Work order 1 —
Answer these questions from the text on new regulatory rules for independent advisors:
(a) A move occurring after which date triggers the required educational communication to clients?
(b) How many independent broker dealer leaders did the Investment Advisor magazine poll cover?
(c) What share of those polled believed the independent broker dealer model would remain viable?
Work order 2 —
List every percentage figure the text on new regulatory rules for independent advisors reports from the Investment Advisor magazine poll.
Work order 3 —
In the text on new regulatory rules for independent advisors, rewrite the passage from "Put another way, advisors" to "the right partners.", changing "partners" to "allies".

Why having the right partner in the new regulatory world is the key to sustainability and success for independent advisors and firms.
 

The Broker Disclosure Rule and DOL Fiduciary Rule – coming this November and next April respectively – are perceived by many as game changers in the financial advisory space. Much has been written about the specifics and impact of each, so I won’t repeat them here (see our prior blog posts: The New Golden Rule for Advisors on the Move and In the Eye of the DOL Storm).

Suffice it to say, the educational communication that advisors and firms must disseminate to clients if a move occurs after November 11, 2016 – along with the spate of requirements and regulations that continue to be promulgated in anticipation of the DOL Fiduciary Rule for next year – can be mind-numbing. This is especially so for smaller independent firms or for advisors thinking about moving to an independent model.

In this light, these threshold questions have unfolded:

How will a small IBD or RIA ensure sustained viability as the cost and complexity of remaining compliant continues to mushroom?

And, should an advisor who has decided to become a stand-alone independent instead associate with a larger broker dealer or advisory firm that has the scale to not only weather the DOL storm, but also thrive in this hyper-charged regulatory world?

Put another way, advisors who are contemplating independence are finding that – in order to successfully navigate the unchartered regulatory waters – they must be aligned with the right partners.

Considerations for the small independent firm
 

According to a recent poll conducted by Investment Advisor magazine of the leaders of 58 independent broker dealers, 69% percent of the firms asked had dedicated “significant resources” to prepare for the implementation of the DOL rule and about one-half believed that “further consolidation” in the industry would be “likely” because smaller shops will not be able to afford these increased costs. Further, 82% posited that dealing with DOL rulemaking would be the most challenging issue that they would face over the subsequent 18-month period. The good news is that 98.2% believed that the independent broker dealer model would remain viable.

Supplied data —

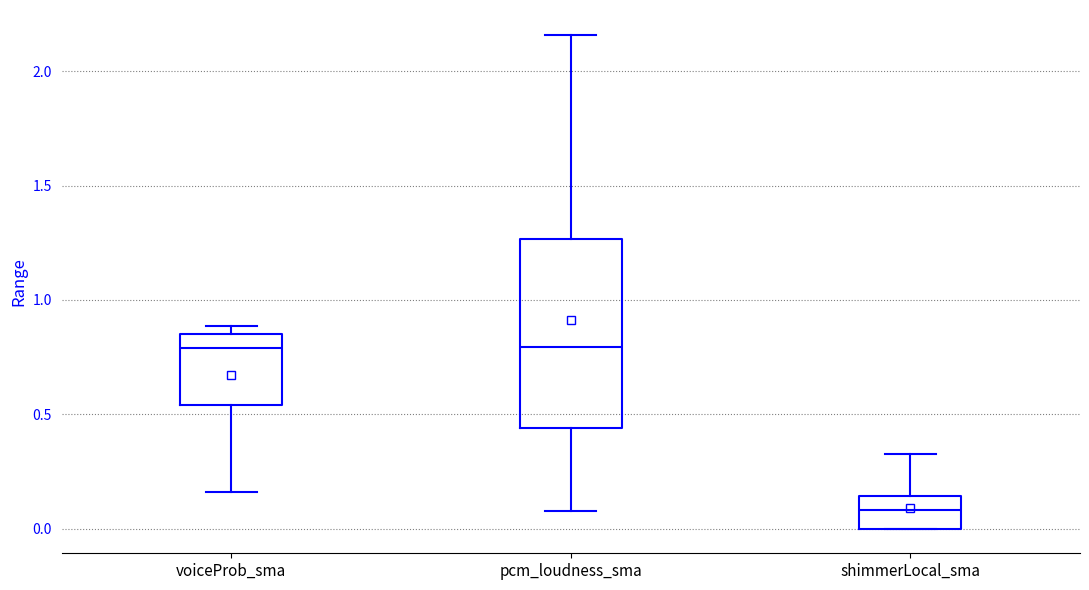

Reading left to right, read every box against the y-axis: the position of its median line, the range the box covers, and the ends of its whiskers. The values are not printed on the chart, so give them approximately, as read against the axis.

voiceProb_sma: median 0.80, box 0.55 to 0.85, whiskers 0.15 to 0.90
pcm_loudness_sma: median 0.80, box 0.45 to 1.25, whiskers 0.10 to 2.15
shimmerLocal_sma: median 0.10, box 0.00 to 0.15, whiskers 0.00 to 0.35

Task solution 1 —
(a) November 11, 2016
(b) 58
(c) 98.2%

Task solution 2 —
69%, 82%, 98.2%

Task solution 3 —
Put another way, advisors who are contemplating independence are finding that – in order to successfully navigate the unchartered regulatory waters – they must be aligned with the right allies.